Work request: Arrange the text read from the data as a JSON list of strings, with one string per line and no blank lines. Leave the pictures out of the answer.

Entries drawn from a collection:
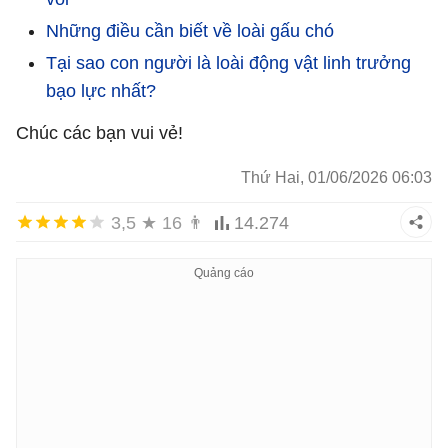
Những điều cần biết về loài gấu chó
Tại sao con người là loài động vật linh trưởng
bạo lực nhất?
Chúc các bạn vui vẻ!
Thứ Hai, 01/06/2026 06:03
3,5
★
16
👨
14.274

Result:
[
  "Những điều cần biết về loài gấu chó",
  "Tại sao con người là loài động vật linh trưởng",
  "bạo lực nhất?",
  "Chúc các bạn vui vẻ!",
  "Thứ Hai, 01/06/2026 06:03",
  "3,5",
  "★",
  "16",
  "👨",
  "14.274"
]